Testicular tissue = boy, ovarian tissue = girl.3The test is not useful for determining gender because women who have a medical diagnosis of androgen insensitivity syndrome have testes AND in the vast majority of cases have a female body and a female gender identity.
- Looking at the Barr body
- If a cell contains more than one X chromosome, the extra X chromosomes are deactivated. The deactivated X chromosome in cells is visible under the microscope as a dark spot named after its discoverer: the Barr body.
Barr-body = boy, no Barr-body = girl.4The test is not accurate enough to determine sex because women with Turner Syndrome and androgen insensitivity syndrome do not have Barr bodies, whereas men with Klinefelter Syndrome, some men with congenital adrenal hyperplasia and XX chromosomes do have Barr bodies.
- Searching for a Y chromosome
- Although it has been known since 1890 that humans have chromosomes, it has only been known with certainty since 1957 that humans have 46 chromosomes.
Y chromosome = boy, no Y chromosome = girl.5The test is not suitable for determining sex because in different forms of sex diversity women are born with a Y chromosome.
- Searching for an SRY gene
- A 1990 publication introduced a new gene that was confidently called the SRY gene: Sex Determining Region Y (Sex Determining Region [on the] Y-[chromosome]) (Sinclair 1990). It was later found that many more genes than just the SRY gene determine whether a person’s body appears more male or female.
SRY gene = boy, no SRY gene = girl.6The test is not suitable for determining sex because intersex women for instance with a medical diagnosis of androgen insensitivity syndrom also have an SRY gene, without being able to masculinize.
- Measuring hormone levels
- Since all previous methods of sex determination failed, a new approach was adopted in 2011 (Football Association FIFA) and 2012 (International Olympics Committee IOC): the testosterone level of female athletes was not allowed to exceed 10 nmol/l. Women with hyperandrogenism were allowed to compete in women’s competitions only if they underwent medical treatment to lower testosterone levels.7In 2015, the international athletics federation IAAF lost a lawsuit filed by Indian athlete Dutee Chand at the International Court of Arbitration for Sport (CAS) because it could not be scientifically proven that testosterone would actually contribute to improved athletic performance.
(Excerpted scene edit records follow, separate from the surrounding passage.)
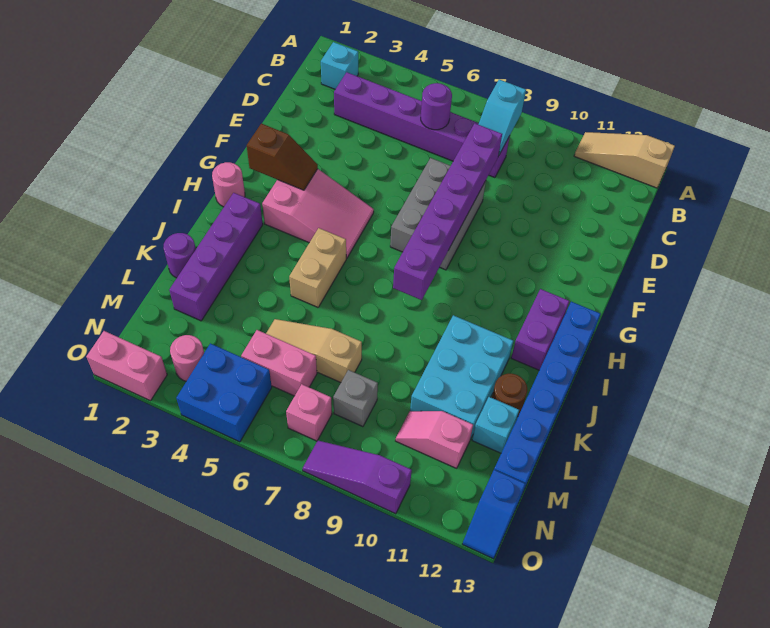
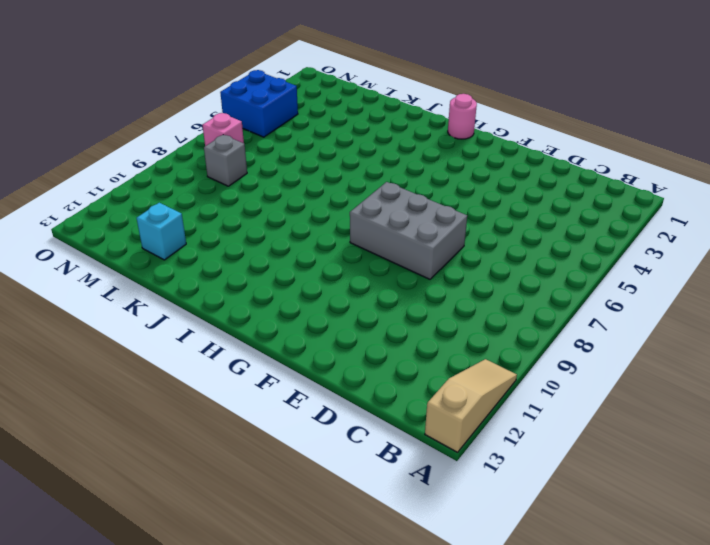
none -> cyan brick B2 level 1
none -> purple brick C3:C8 level 1
none -> pink slope G3:H5 level 1 top 3

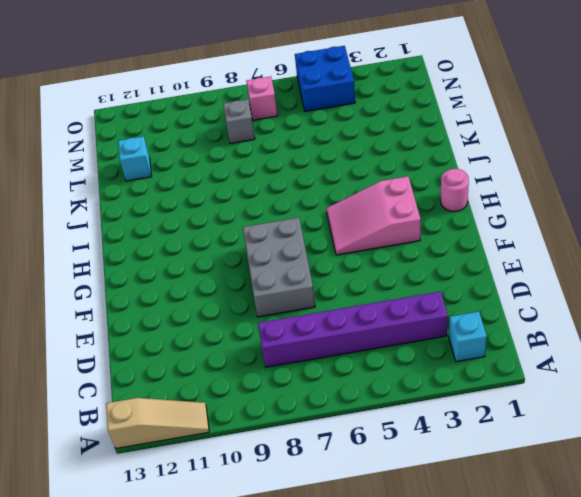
none -> purple brick H12:I12 level 1
none -> blue brick H13:M13 level 1
none -> purple brick I2:L2 level 1

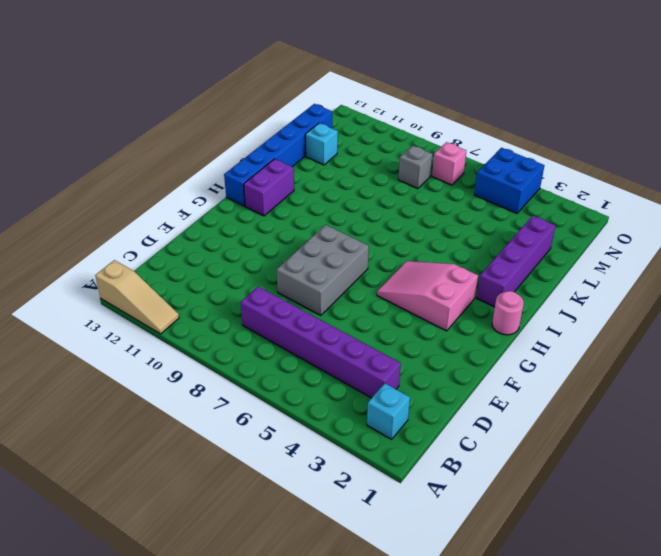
none -> tan brick I5:J5 level 1
none -> cyan brick J10:L11 level 1
none -> purple round brick K1 level 1

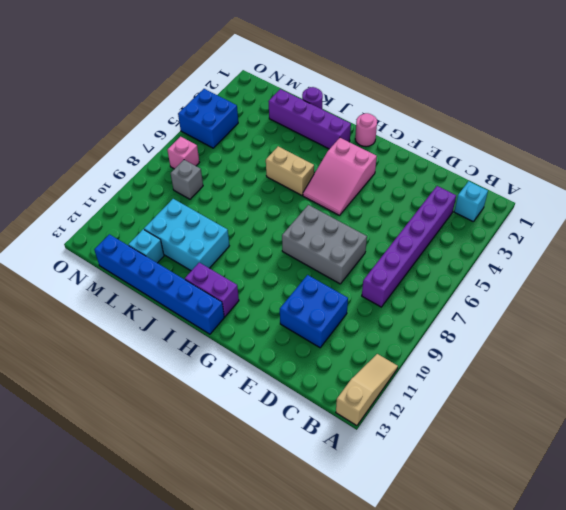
blue brick D10:E11 level 1 -> none
none -> brown round brick K12 level 1
none -> tan slope L5:L7 level 1 top 7
none -> pink brick M5:M6 level 1

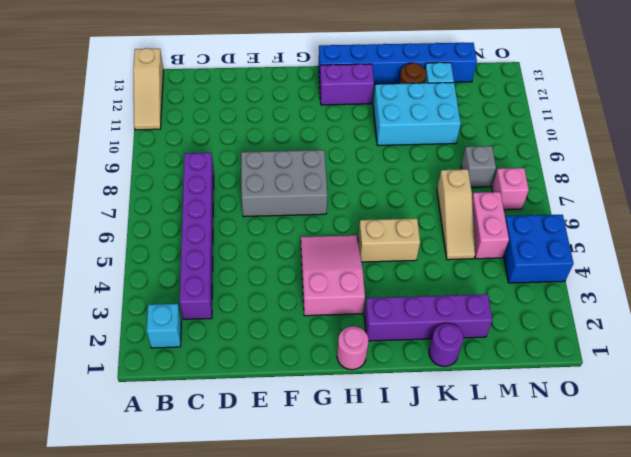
none -> pink slope M10:M11 level 1 top 11
none -> pink round brick N3 level 1
none -> blue slope N13:O13 level 1 top N

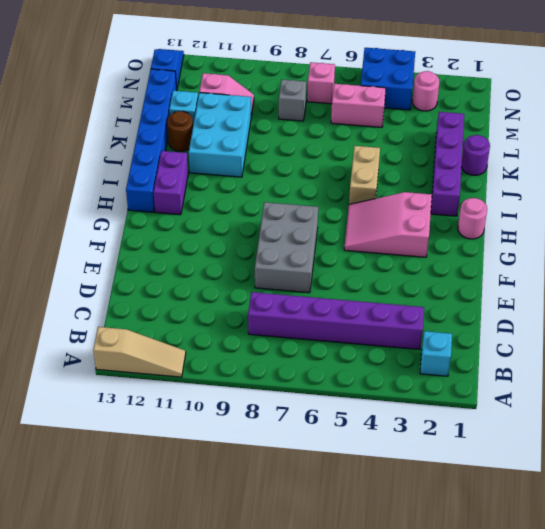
none -> tan slope L5:L7 level 1 top 7
none -> pink brick O1:O2 level 1
none -> purple slope O8:O10 level 1 top 10

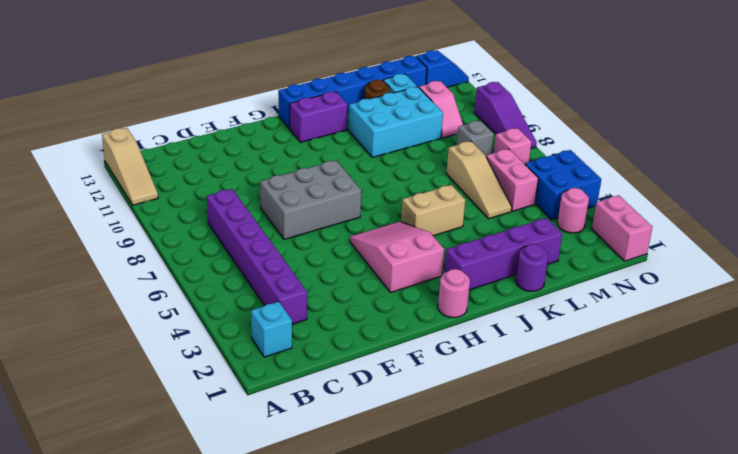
none -> cyan slope B8:C8 level 2 top B
none -> purple round brick C6 level 2
none -> purple brick D8:I8 level 2

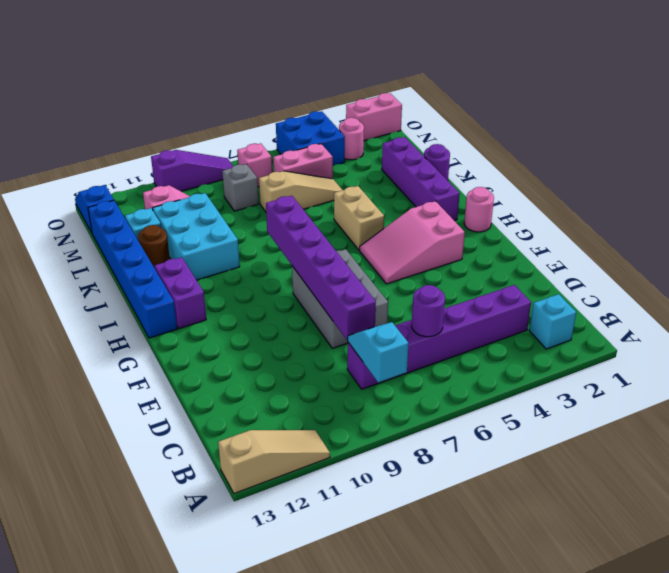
none -> brown slope G2:G3 level 2 top 2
Despite this, an even lower limit of 5 nmol/l is now used by the IAAF. More than 5 nmol testosterone per liter of blood = boy, less than 5 nmol testosterone per liter of blood = girl.8 The test is not suitable for determining a person’s sex because sensitivity to androgens also plays a role and, furthermore, there is a lot of overlap between men and women – in a study of athletes, 16.5% of men were found to have very low testosterone levels, while 13.7% of women actually had high testosterone levels(Healy 2014).